→ **Reading text**

Human rights lawyers from the National Union of People's Lawyers (NUPL) have asked the Supreme Court for protection against threats, harassment, and "red-tagging" allegedly done by military officials.

The NUPL on Monday sought a writ of amparo from the high court and, for the time being, a temporary protection order prohibiting President Rodrigo Duterte and his defense and military officials from threatening and harming the life and security of their lawyers.

A writ of amparo is a remedy available to persons whose right to life, liberty and security is violated or threatened with violation by an unlawful act or omission of a public official or employee, or of a private individual or entity.

The NUPL also sought a writ of habeas data ordering the officials to disclose and destroy information they have on the lawyers.

In a 22-page petition, the NUPL alleged its member-attorneys have been targeted by accusations of links to communist rebels, surveillance, false charges, and violent attacks, acts of harassment that they said are "intensifying" under the Duterte administration.

"The present Duterte administration has shown open disdain for human rights activists and lawyers," the NUPL said through the Public Interest Law Center, its lawyer in the petition.

→ **Work to complete**
Write the next few paragraphs of the report on the NUPL lawyers' petition to the Supreme Court, picking up after its final sentence.

→ **Extracted information**
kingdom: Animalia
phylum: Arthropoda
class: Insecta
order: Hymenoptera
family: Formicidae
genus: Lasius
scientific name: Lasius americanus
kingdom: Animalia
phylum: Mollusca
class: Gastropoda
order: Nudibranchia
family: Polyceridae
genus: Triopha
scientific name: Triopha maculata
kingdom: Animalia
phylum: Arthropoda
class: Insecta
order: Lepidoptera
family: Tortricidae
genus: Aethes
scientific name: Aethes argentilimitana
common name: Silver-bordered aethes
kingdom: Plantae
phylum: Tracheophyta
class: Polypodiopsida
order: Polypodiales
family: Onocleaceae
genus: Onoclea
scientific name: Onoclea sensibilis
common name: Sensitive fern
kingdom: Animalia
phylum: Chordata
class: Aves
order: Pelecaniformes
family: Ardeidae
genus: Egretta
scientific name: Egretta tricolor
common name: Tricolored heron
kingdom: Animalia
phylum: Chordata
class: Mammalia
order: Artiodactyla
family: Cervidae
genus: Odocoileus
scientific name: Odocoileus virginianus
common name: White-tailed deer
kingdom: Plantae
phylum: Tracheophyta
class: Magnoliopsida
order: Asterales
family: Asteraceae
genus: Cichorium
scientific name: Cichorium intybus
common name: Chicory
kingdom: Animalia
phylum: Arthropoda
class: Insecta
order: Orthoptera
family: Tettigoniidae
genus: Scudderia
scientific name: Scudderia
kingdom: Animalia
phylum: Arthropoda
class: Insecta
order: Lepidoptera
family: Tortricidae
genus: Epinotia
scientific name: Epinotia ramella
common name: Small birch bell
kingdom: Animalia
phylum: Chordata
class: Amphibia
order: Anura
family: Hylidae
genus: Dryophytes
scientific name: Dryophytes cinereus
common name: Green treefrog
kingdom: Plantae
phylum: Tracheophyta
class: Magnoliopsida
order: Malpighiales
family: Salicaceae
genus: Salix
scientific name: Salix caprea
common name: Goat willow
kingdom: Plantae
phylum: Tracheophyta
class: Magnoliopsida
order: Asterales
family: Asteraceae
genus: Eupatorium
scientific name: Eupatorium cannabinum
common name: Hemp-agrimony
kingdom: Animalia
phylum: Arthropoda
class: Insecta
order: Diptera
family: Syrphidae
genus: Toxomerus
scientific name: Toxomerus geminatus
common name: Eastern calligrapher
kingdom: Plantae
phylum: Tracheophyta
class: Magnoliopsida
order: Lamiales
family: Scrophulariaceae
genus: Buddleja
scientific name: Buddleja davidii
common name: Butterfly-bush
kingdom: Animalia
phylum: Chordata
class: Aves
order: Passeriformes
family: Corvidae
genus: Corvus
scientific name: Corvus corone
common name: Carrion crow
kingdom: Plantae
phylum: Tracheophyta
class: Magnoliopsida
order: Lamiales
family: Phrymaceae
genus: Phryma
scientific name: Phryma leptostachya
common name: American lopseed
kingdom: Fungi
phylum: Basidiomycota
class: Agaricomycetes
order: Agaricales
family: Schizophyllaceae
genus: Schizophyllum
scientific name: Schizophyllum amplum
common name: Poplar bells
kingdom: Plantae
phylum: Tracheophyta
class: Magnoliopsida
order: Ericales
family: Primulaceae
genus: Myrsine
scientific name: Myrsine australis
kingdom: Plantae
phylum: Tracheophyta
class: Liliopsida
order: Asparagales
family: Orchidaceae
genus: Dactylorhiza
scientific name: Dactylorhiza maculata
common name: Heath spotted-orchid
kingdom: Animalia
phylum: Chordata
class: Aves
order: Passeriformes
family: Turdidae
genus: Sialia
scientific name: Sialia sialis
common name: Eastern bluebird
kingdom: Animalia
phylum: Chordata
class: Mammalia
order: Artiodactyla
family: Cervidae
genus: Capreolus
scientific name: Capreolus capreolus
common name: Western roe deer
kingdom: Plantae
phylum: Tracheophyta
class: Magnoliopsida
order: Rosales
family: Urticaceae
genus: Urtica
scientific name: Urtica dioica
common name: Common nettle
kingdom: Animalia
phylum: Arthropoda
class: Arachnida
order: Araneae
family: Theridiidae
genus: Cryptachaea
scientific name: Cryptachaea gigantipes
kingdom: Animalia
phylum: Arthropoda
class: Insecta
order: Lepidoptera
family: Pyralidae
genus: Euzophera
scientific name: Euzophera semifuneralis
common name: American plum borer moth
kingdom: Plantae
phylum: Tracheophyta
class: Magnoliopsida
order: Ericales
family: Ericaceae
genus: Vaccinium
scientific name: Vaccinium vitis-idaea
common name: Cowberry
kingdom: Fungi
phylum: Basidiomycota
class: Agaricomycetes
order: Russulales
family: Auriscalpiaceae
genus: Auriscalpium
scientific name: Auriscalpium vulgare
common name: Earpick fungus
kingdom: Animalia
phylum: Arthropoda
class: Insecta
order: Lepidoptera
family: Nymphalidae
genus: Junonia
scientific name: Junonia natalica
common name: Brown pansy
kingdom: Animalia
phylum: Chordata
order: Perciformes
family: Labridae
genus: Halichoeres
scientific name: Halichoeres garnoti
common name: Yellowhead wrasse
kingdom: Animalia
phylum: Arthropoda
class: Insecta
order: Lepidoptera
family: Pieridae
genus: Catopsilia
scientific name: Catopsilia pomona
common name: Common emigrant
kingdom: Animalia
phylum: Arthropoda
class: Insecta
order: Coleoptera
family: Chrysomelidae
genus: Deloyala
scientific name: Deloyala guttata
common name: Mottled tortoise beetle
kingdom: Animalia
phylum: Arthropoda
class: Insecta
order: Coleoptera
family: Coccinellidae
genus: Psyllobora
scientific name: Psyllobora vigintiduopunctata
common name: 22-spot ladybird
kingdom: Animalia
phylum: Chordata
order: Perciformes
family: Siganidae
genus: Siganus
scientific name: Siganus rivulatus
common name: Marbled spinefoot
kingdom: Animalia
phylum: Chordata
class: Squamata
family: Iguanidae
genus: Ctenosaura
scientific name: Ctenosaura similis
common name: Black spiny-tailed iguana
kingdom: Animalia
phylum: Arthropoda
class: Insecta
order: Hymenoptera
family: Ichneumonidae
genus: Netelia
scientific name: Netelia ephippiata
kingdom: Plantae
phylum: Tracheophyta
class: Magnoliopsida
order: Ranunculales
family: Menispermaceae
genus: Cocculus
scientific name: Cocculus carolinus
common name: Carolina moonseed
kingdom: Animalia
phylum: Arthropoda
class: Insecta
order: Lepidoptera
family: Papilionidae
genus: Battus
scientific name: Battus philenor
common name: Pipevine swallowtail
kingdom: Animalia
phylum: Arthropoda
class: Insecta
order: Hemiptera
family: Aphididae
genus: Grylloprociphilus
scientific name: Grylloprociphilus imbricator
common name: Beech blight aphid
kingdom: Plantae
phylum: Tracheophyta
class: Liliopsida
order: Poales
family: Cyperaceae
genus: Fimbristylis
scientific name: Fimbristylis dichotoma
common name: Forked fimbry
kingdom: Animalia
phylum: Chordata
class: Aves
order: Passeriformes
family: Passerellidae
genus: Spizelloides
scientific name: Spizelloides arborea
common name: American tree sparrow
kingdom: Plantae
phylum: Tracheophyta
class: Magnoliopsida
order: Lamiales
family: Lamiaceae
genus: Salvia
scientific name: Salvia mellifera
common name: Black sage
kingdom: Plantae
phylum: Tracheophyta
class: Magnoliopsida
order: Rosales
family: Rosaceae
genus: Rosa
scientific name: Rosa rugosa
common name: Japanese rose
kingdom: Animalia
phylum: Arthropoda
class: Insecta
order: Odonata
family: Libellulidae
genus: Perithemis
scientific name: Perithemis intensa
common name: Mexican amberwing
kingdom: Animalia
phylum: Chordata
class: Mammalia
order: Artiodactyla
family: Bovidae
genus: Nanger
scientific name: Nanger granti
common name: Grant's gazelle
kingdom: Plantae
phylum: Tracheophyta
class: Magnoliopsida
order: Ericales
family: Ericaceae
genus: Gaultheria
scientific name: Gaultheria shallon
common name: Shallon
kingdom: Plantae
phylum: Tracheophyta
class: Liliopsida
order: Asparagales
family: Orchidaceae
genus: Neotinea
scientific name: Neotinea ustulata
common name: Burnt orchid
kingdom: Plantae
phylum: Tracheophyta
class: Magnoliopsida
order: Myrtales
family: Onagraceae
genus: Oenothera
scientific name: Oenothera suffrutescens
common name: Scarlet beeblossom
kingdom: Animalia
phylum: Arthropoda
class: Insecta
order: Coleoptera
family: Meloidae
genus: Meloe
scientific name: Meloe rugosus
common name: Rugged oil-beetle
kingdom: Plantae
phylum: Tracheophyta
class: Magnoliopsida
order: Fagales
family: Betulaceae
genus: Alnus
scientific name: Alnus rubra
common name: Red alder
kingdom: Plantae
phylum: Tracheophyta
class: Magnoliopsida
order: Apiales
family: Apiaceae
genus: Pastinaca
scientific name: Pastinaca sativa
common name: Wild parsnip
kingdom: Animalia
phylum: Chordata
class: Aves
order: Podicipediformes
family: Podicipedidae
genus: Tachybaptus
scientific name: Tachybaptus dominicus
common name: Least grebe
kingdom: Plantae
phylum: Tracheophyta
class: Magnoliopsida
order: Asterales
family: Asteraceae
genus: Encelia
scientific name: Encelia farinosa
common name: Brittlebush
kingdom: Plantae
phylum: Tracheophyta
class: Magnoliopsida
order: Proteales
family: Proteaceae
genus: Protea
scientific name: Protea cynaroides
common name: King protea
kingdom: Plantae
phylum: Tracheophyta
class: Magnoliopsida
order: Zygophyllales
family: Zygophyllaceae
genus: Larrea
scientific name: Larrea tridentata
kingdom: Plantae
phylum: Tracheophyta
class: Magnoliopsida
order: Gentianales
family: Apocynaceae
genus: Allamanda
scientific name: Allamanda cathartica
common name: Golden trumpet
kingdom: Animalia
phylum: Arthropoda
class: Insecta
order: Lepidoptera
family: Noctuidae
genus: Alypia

→ **Task output**
It cited in particular a speech by Brigadier General Antonio Parlade Jr., a deputy chief of the staff of the Armed Forces, which supposedly tagged the NUPL as belonging to the "international network of the Communist Party of the Philippines and the New People's Army."

NUPL president Edre Olalia earlier disputed the military official's claim and said the accusation places the lives of NUPL lawyers in "even more danger."

In the petition, the NUPL said it has recorded more than 43 lawyers killed and 57 attacked between 2001 and 2015. Sixty-five percent of known perpetrators were members  the military, while 20 percent were from the police, it claimed.

During the Duterte administration, which began in July 2016, 55 lawyers have been attacked and at least 36 have been killed, the group added.

"The foregoing circumstances, in their totality, serve to engender the well-founded belief that the respondents and their agents are responsible for the attacks on NUPL and its member-lawyers that include killing, threats, harassment, surveillance and red-tagging," the petition stated.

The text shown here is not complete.